Evaluation of Nursing Care for Patients with a Latex Allergy
Evaluation is an essential part of the nursing process. The nurse should compare observed outcomes against expected outcomes. This allows the nurse to evaluate for signs of improvement, decline, or if unchanged. The nurse would then use their judgment to assess whether the interventions were effective or if other interventions are needed.
Evaluating Outcomes
The nurse will want to evaluate expected outcomes for patients with latex allergies. The nurse can determine if symptoms have improved based on clinical examination as well as patient verbalization. The nurse can determine comprehension by having the patient verbalize or reiterate the teachings regarding diagnosis, symptoms, medications, and allergen avoidance measures. The patient should also be able to demonstrate how to properly administer their medications and be able to describe signs and symptoms to report like those of anaphylaxis, difficulty swallowing, wheezing, difficulty breathing, peripheral tingling, and urticaria.

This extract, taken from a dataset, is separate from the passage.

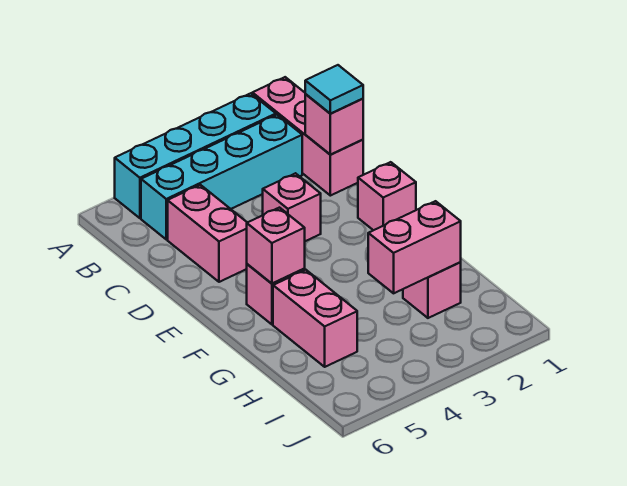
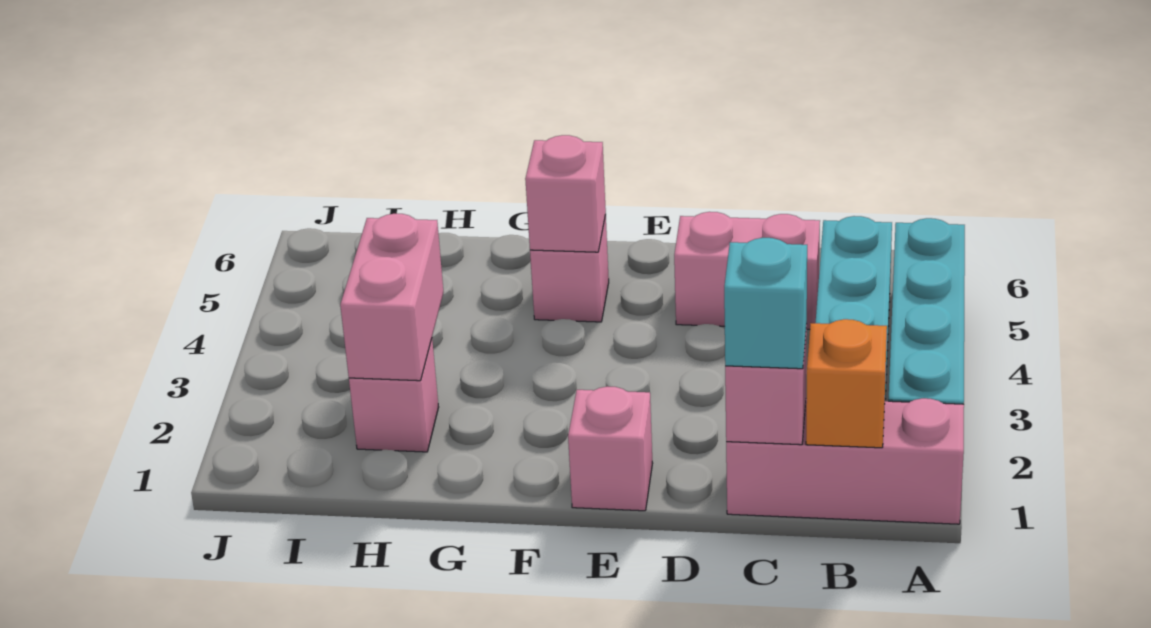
none -> orange 1x1 brick [806,319,887,448]
cyan 1x1 tile [305,65,363,114] -> cyan 1x1 brick [724,238,807,369]
pink 1x1 brick [263,173,321,241] -> none
pink 1x2 brick [273,270,357,367] -> none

Medical Therapies and Related Care
The primary management for latex allergies includes eliminating exposure. Patients with latex allergies should have a kit containing an EpiPen and antihistamines, and they should wear a medical alert bracelet. The patient should report this allergy to any health care facility where they are receiving care, local paramedic and ambulance companies, and their employer in the event of a job duty that may require exposure to latex. The patient can also get labels for their vehicle to alert paramedics or police about their allergy in the event of an emergency. The patient should also be encouraged to carry latex-free gloves with them. Those with type I latex hypersensitivity may not be able to continue their occupation if avoidance is not an option. Patients may also need to be referred to local support groups due to the significant changes that may take place with avoidance therapy or loss of occupation.